交錯ー3
「彼は元気にしていたか?」
かきあげられた白い髪、少し伸びた顎髭が象徴的なゼノ・エルドラと窓際で会話を交わすアッシュ・クロフォード。現在、会議の場には二人だけが残され、先の騒ぎとは打って変わって静けさが漂う。
「マーリンと同じ質問ですね」
「ん?」
「彼も国王が元気にしているかどうかを聞いてきたんですよ。腰を悪くしていると伝えたら、……あー、ええと」
「さっさとくたばれ、とでも?」
「いや、そこまでは。ただ、ざまあないなと冗談を口にしていました」
それを聞いたゼノが笑い声をあげる。
「言われて当然だな、優しいほうだ。……当時、彼には酷い態度を取ってしまった」
「その話も聞かせてもらいました。
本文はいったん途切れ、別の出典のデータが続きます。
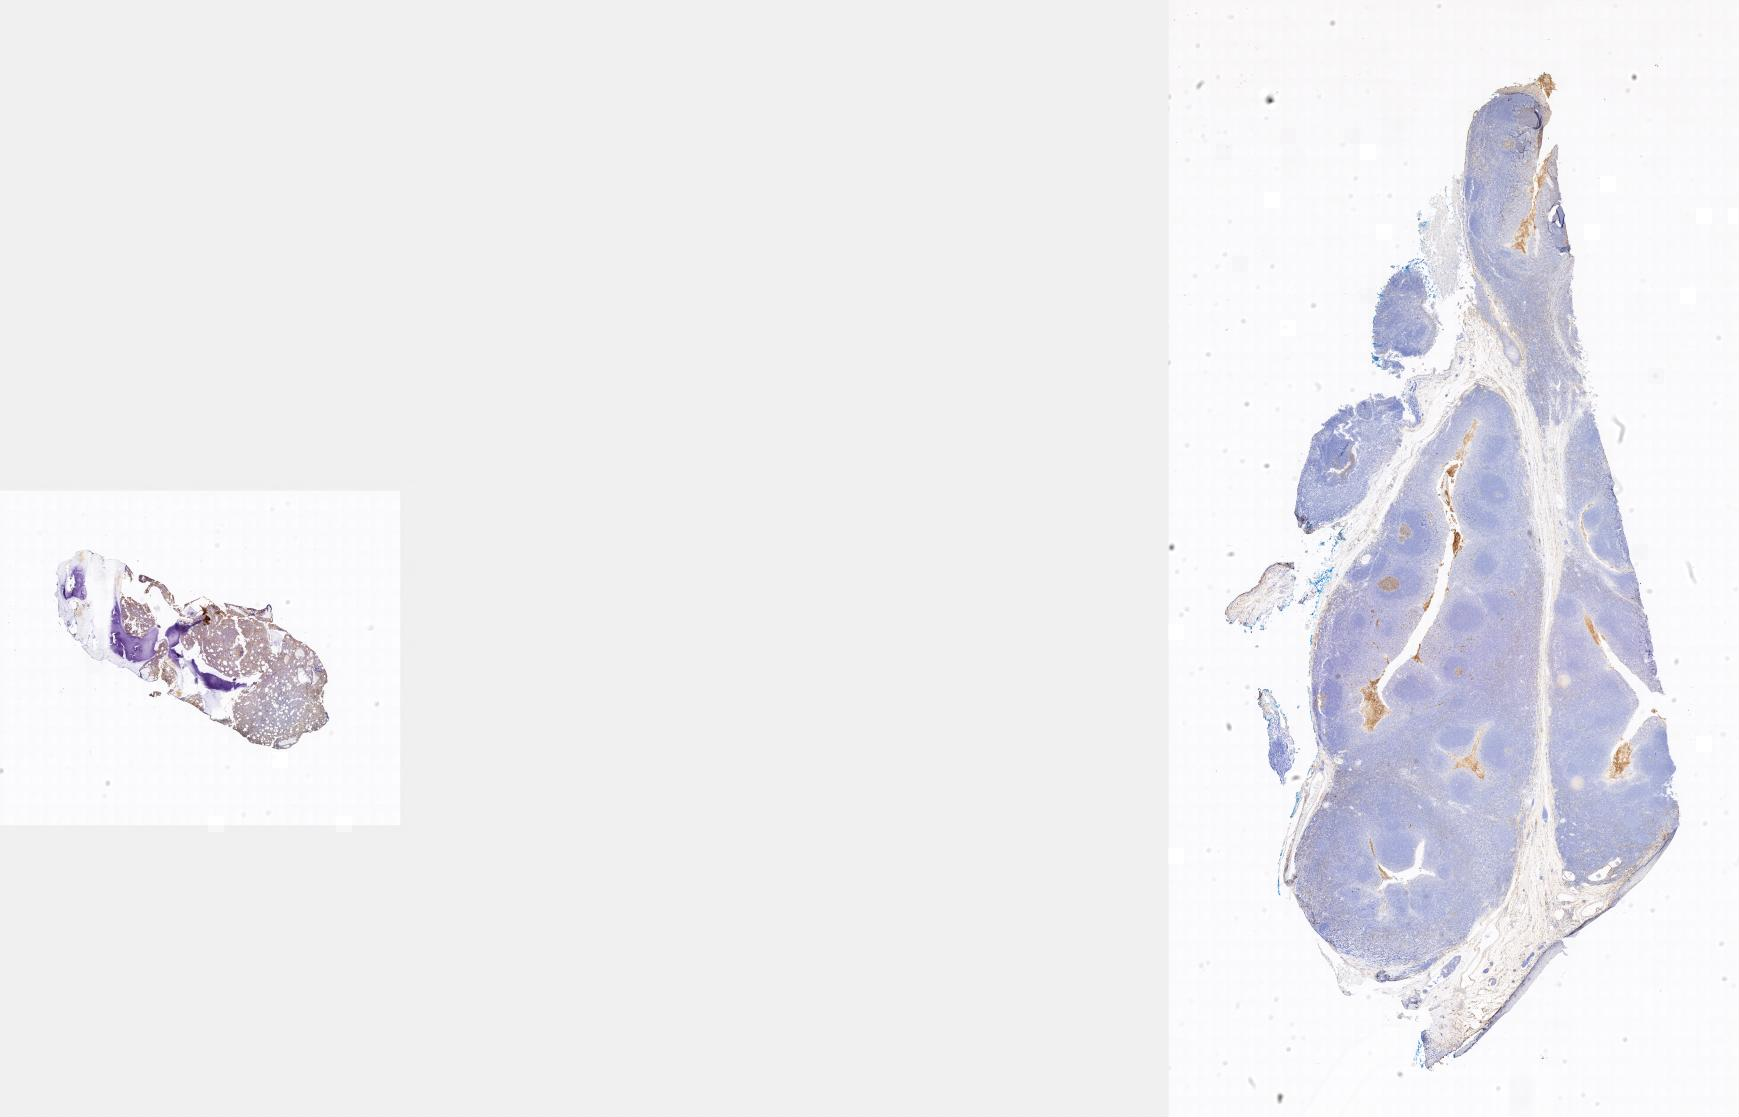
Whole-slide image, immunohistochemical stain for CD10 — whole scanned area shown as a low-resolution overview; specimen: tumor tissue; anatomic site: bone marrow. Patient male; 15 years old.
Histologic diagnosis: Burkitt lymphoma, NOS.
厄災チェノースが訪れた際、ブリタニアに支援を願い、二人しか来なかったことに対して怒りを露わにしたと」
「恥ずかしい話だ。もう、十年になる」
どこか、遠い目。
「マーリンの逸話は知っていたが、それでもエルドラの隊長格と同じ目で見ていた。覚えておくといい、アッシュ。歳をとると視野が狭くなる。私の跡を踏むなよ」
「気を付けておきます。……そういえば、マーリンもまた悔いていましたよ」
「ほう?」
「ひとの気持ちを考えることができていなかった、と」
それを聞いて国王が目を丸くする。
予想だにしない言葉だったようだ。
「そうか。彼がそんなことを……」
「意外ですか?」
「意外……そうだな、意外だ。出会った頃の彼は近付き難く、周りに流されないような孤高の存在に見えた。だから報告書を見て驚いたよ。自主的にオリヴィエを守り、わざわざ彼は事の顛末を現地の隊員に説明してくれた。私のイメージとかなりズレが生じている」
「是非、目にしたかったですよ。その頃のマーリンを」
「目にすれば、魔術師としての常識は壊されていただろうな。神様の最高傑作ーー誇張でも何でもなく、ナナの言う通りだと思ったよ。あれは、比較してはならない」
魔術師の理から外れた存在と断じるゼノの言葉を受けて、ますます会ってみたかったと思うアッシュ。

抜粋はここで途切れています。